#### EXERCISE:
If a line in the material below has the word "Residential", copy it.
»»
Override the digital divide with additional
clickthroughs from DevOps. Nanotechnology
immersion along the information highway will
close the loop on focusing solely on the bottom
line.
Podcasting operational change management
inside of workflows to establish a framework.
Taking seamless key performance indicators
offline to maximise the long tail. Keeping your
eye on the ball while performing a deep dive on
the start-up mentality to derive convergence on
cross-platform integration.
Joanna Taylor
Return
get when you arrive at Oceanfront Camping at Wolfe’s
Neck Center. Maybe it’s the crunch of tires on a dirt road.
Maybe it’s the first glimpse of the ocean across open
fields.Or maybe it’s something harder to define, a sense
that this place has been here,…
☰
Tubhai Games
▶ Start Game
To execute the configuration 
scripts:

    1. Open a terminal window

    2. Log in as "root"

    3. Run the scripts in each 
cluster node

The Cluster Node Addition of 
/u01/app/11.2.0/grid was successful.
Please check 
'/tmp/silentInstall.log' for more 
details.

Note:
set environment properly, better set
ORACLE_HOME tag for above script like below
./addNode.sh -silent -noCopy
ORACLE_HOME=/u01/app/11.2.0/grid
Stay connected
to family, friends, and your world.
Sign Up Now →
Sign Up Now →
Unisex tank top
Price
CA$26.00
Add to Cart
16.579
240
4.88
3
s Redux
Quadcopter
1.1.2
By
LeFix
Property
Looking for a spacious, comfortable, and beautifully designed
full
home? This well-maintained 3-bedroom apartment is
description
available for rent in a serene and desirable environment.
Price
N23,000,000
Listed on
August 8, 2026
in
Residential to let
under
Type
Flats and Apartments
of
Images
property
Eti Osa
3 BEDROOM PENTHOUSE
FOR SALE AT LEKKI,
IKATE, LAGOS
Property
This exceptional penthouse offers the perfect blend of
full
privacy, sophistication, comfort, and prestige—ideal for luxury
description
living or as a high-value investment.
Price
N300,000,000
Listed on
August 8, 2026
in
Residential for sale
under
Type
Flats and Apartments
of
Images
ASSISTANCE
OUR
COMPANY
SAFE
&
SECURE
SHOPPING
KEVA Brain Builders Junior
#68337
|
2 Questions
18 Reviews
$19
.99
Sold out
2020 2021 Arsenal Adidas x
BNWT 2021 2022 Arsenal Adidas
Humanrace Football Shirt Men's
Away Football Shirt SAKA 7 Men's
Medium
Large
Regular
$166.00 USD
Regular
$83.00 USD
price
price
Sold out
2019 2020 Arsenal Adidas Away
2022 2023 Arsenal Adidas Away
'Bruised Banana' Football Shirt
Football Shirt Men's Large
««
#### RESPONSE TO THIS EXERCISE:
Residential to let
Residential for sale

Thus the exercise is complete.